**Task description**
Find each line of the entries with the string "tail", please, and copy it.

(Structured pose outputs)
[Start of Attachment]
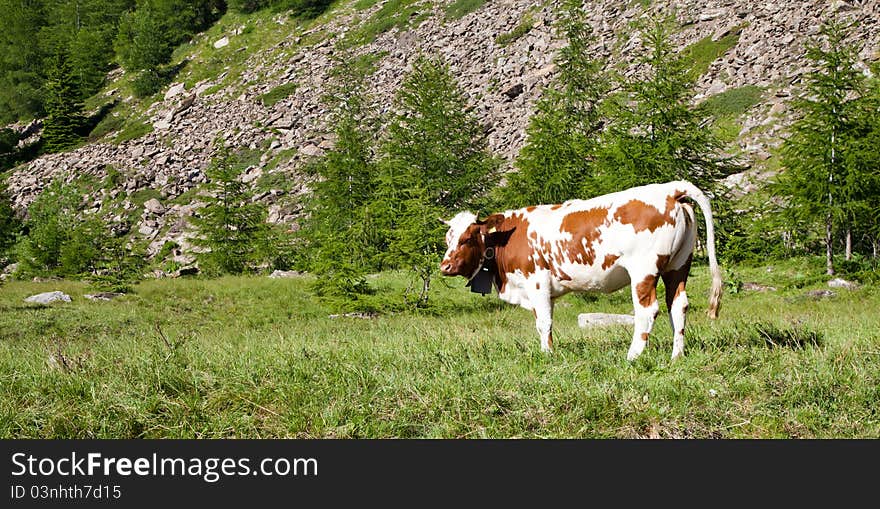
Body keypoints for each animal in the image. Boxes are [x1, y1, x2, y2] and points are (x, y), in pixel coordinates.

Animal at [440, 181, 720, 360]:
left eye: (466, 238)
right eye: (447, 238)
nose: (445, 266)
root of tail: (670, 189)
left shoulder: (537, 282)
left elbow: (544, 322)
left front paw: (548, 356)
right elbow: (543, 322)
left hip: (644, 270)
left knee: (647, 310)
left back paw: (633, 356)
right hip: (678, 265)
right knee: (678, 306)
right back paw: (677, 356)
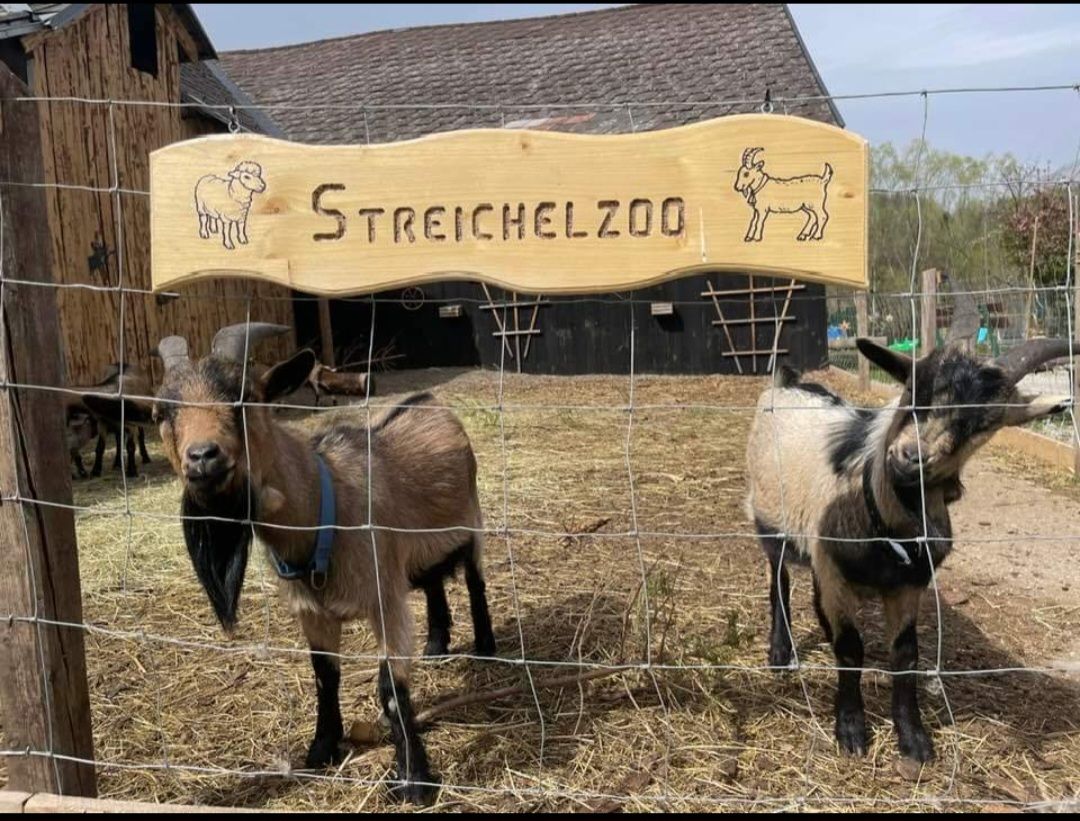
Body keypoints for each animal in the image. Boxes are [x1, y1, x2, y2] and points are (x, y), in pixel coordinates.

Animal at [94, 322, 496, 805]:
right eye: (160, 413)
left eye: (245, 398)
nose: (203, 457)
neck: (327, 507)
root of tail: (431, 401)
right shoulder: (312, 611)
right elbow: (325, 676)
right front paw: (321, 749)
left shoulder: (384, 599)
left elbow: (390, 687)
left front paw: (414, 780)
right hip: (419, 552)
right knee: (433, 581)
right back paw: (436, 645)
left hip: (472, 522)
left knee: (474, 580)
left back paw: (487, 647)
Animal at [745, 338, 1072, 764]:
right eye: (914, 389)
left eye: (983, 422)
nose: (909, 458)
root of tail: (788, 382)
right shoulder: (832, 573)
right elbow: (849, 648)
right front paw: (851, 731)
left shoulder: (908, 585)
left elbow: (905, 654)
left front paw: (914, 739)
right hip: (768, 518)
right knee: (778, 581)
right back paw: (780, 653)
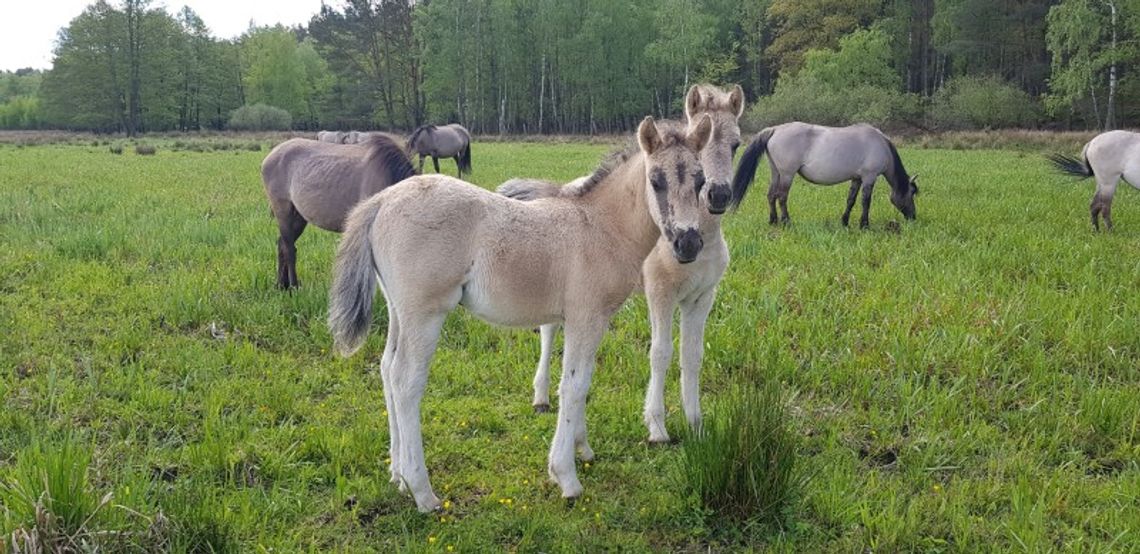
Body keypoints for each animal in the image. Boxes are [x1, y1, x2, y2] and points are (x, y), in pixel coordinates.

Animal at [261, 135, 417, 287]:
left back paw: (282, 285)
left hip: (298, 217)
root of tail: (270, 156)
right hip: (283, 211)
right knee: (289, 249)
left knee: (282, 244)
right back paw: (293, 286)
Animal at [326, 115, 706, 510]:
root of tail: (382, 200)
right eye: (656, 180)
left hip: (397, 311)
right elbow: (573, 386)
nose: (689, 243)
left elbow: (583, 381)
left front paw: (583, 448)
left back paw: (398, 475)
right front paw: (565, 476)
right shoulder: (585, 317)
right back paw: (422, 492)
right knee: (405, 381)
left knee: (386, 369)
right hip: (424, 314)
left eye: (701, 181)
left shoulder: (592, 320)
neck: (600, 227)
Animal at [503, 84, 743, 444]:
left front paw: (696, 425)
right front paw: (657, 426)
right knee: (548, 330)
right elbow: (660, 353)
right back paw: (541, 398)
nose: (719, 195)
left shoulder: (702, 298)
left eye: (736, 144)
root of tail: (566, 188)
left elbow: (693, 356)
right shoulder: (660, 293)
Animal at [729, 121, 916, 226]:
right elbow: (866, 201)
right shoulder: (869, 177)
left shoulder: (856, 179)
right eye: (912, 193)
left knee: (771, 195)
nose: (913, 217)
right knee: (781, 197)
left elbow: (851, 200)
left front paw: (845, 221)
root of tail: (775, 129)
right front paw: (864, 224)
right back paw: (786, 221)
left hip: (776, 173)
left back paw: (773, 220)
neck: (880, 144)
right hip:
[End of Attachment]
**Your response**
root of tail: (670, 189)
root of tail: (431, 401)
root of tail: (788, 382)
root of tail: (270, 156)
root of tail: (382, 200)
root of tail: (566, 188)
root of tail: (775, 129)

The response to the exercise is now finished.